Jonathan David was a big reason why.
The Canadian forward, an impending free agent, scored six goals in the opening round, including a scintillating three-match run against Real Madrid, Atletico Madrid, and Juventus, in which he found the net four times. That's the kind of stuff you tell your grandkids about. He couldn't have timed his Champions League hot streak better if he tried. His next contract, whichever team it comes from, got more lucrative with each passing performance.
Loser: Jurgen Klopp
Red Bull's new head of global soccer has some immediate work to do. Perhaps more than he expected.
Leipzig and Salzburg, the two clubs flying the flag for the energy drink empire in this season's Champions League, finished with a combined two wins, six points, and a minus-29 goal differential en route to being eliminated from the tournament. The schedule didn't do either club any favors - both faced a gauntlet of Europe's elite - but this was still a resounding disappointment.
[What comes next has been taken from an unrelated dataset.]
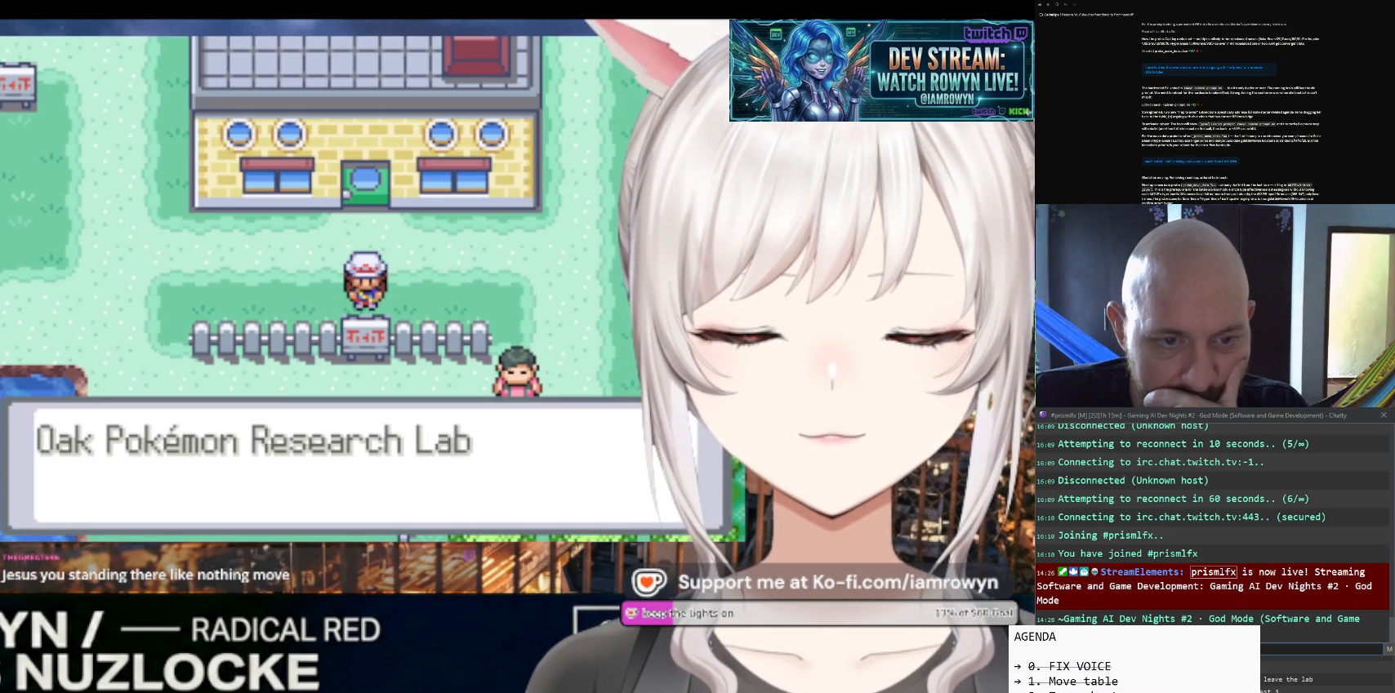
{"buttons": ["A"], "events": []}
One of Klopp's pupils, former Liverpool assistant Pep Lijnders, was sacked by Salzburg in December. Marco Rose, another disciple, is under pressure in Saxony. Leipzig's showing was particularly ugly, highlighted by a 3-2 home loss to Juventus in a game where they led 2-1 and played against 10 men for 30 minutes. Given how pitiful Juve looked for much of the league phase afterward, hindsight paints an even bleaker picture for the German club.
Klopp also had to watch on as his former team, Liverpool, just kept rolling along without him, exceeding all expectations under his successor, Arne Slot, and grabbing first place overall after a nearly perfect league phase. His bond with Liverpool is such that he wouldn't want anything other than success for the club, but deep down, somewhere, he must be thinking: "It would be nice if they didn't look this great without me."